If you take on a birthday challenge in 2019 and raise £150 or more, you’ll receive a special Evelina London display cheque as a memento of your contribution.

 
Showing we care

With support from Guy’s and St Thomas’ Charity, the Trust runs 'Showing we care about you' for more than 16,000 staff.

 

This is one of the most ambitious programme of benefits for healthcare staff in the NHS – from services to give up smoking to financial advice.

 

Find out more in an interview with Julie Screaton, Chief People Officer at Guy’s and St Thomas’, who is responsible for the health and wellbeing of staff.

How are we doing?
 
Friends and Family Test – December

Most patients who completed the Friends and Family Test questionnaire in December recommend the care at Guy’s and St Thomas’ to their loved ones:

 

 

 

  • 97% of inpatients and day case/surgery patients
  • 90% of women receiving maternity care
  • 98% of patients using our community services
  • 91% of outpatients
  • 88% of A&E patients
  • 95% of patients using our transport service
 
National maternity survey

Maternity care at Guy’s and St Thomas’ is among the best in London, according to the recent Care Quality Commission’s National Maternity Survey.

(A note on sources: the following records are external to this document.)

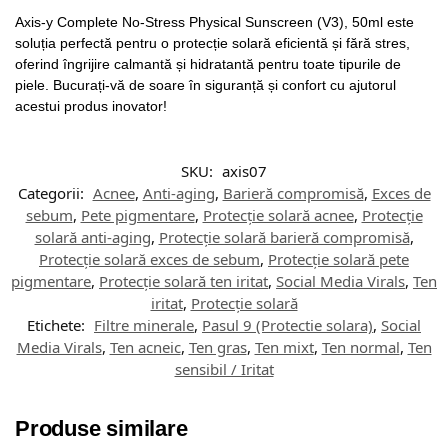
Axis-y Complete No-Stress Physical Sunscreen (V3), 50ml este
soluția perfectă pentru o protecție solară eficientă și fără stres,
oferind îngrijire calmantă și hidratantă pentru toate tipurile de
piele. Bucurați-vă de soare în siguranță și confort cu ajutorul
acestui produs inovator!
SKU:
axis07
Categorii:
Acnee
,
Anti-aging
,
Barieră compromisă
,
Exces de
sebum
,
Pete pigmentare
,
Protecție solară acnee
,
Protecție
solară anti-aging
,
Protecție solară barieră compromisă
,
Protecție solară exces de sebum
,
Protecție solară pete
pigmentare
,
Protecție solară ten iritat
,
Social Media Virals
,
Ten
iritat
,
Protecție solară
Etichete:
Filtre minerale
,
Pasul 9 (Protectie solara)
,
Social
Media Virals
,
Ten acneic
,
Ten gras
,
Ten mixt
,
Ten normal
,
Ten
sensibil / Iritat
Produse similare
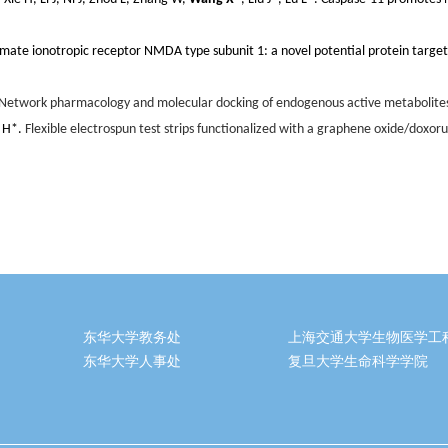
mate ionotropic receptor NMDA type subunit 1: a novel potential protein target of 
Network pharmacology and molecular docking of endogenous active metabolites in
H*.
Flexible electrospun test strips functionalized with a graphene oxide/doxo
东华大学教务处
上海交通大学生物医学工
东华大学人事处
复旦大学生命科学学院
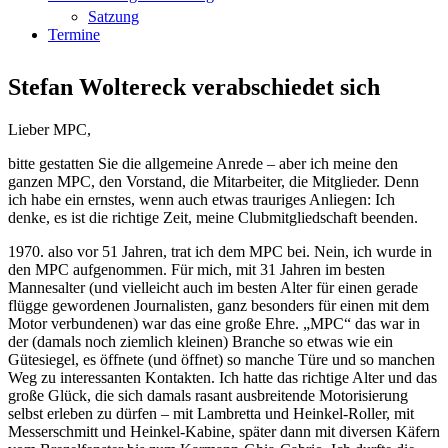
Satzung
Termine
Stefan Woltereck verabschiedet sich
Lieber MPC,
bitte gestatten Sie die allgemeine Anrede – aber ich meine den
ganzen MPC, den Vorstand, die Mitarbeiter, die Mitglieder. Denn
ich habe ein ernstes, wenn auch etwas trauriges Anliegen: Ich
denke, es ist die richtige Zeit, meine Clubmitgliedschaft beenden.
1970. also vor 51 Jahren, trat ich dem MPC bei. Nein, ich wurde in
den MPC aufgenommen. Für mich, mit 31 Jahren im besten
Mannesalter (und vielleicht auch im besten Alter für einen gerade
flügge gewordenen Journalisten, ganz besonders für einen mit dem
Motor verbundenen) war das eine große Ehre. „MPC“ das war in
der (damals noch ziemlich kleinen) Branche so etwas wie ein
Gütesiegel, es öffnete (und öffnet) so manche Türe und so manchen
Weg zu interessanten Kontakten. Ich hatte das richtige Alter und das
große Glück, die sich damals rasant ausbreitende Motorisierung
selbst erleben zu dürfen – mit Lambretta und Heinkel-Roller, mit
Messerschmitt und Heinkel-Kabine, später dann mit diversen Käfern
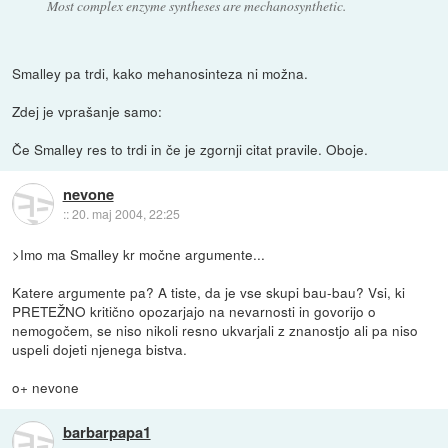
Most complex enzyme syntheses are mechanosynthetic.
Smalley pa trdi, kako mehanosinteza ni možna.
Zdej je vprašanje samo:
Če Smalley res to trdi in če je zgornji citat pravile. Oboje.
nevone
::
20. maj 2004, 22:25
>Imo ma Smalley kr močne argumente...
Katere argumente pa? A tiste, da je vse skupi bau-bau? Vsi, ki
PRETEŽNO kritično opozarjajo na nevarnosti in govorijo o
nemogočem, se niso nikoli resno ukvarjali z znanostjo ali pa niso
uspeli dojeti njenega bistva.
o+ nevone
barbarpapa1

The Trust scored well in a number of key categories. These related to communication, treating women with respect and dignity during labour and birth, and cleanliness of the unit.


Maxine Spencer, Director of Midwifery, says: “Whilst we are very pleased with the positive improvements, we recognise that there is still work to do and are developing an action plan in response to what women have told us.”

In the news
 
Saved by a stranger

The Mirror reported that Kayleigh Wakeling gave stranger, Louise Sach, her kidney after reading her plea on Facebook.

 

The pair first met when Kayleigh went to Guy’s and St Thomas’ for preliminary tests in February last year. Two weeks later, Kayleigh found she was a match, and in June, the two had their transplant operation at Guy’s Hospital.

 

Kayleigh says: “I could see Louise looking better all the time, her skin tone changed colour. I was in pain from the surgery but seeing that every day she was getting better was the best feeling.”

 
Artificial intelligence shows potential

Researchers have created an artificial intelligence (AI) system that could see the processing time for abnormal chest X-rays dramatically reduced.

 

The Times and Tech Digest highlighted that research by the University of Warwick, carried out through work with Guy’s and St Thomas’, was published in the journal Radiology.

 

The study claims the system could help cut the average delay in receiving an expert opinion from 11 days to less than three.

 
A sign of support

The BMJ included an opinion piece by Dr Michael Farquhar, consultant in sleep medicine at Evelina London. He says NHS staff are in a perfect position to be advocates for LGBT+ people when they most need it.

 

Dr Farquhar spoke about the Evelina London Children’s Hospital Rainbow NHS Badge project, which was funded by Guy’s and St Thomas’ Charity. The badge is an NHS logo superimposed on the rainbow pride flag, worn on NHS staff lanyards or uniforms.

 

It’s intended to send a strong message: 'you can talk to me', without fear of judgment or discrimination, about sexuality or gender identity. The badges reinforce that our hospital is a place of inclusion.

Key dates
 
6 February - 17 March VAULT Festival

Guy’s and St Thomas’ has joined forces with VAULT Festival – London’s biggest, boldest and bravest arts and entertainment festival.

 

Together, they hope to open up conversations around death, dying and grief by curating a programme of shows based around the subject called ‘Let’s Talk @ VAULT Festival’.

 

VAULT Festival runs until Sunday 17 March. Find out what’s on here.

 
7 March - Maternity open evening

Thinking of having a baby? Newly pregnant and want to find out more?

Come along to our open evening at St Thomas’ Hospital on Thursday 7 March from 6.30pm to 8.30pm.

The sessions are run by midwives who will answer any questions you have about getting ready for pregnancy, being pregnant, and getting ready for birth.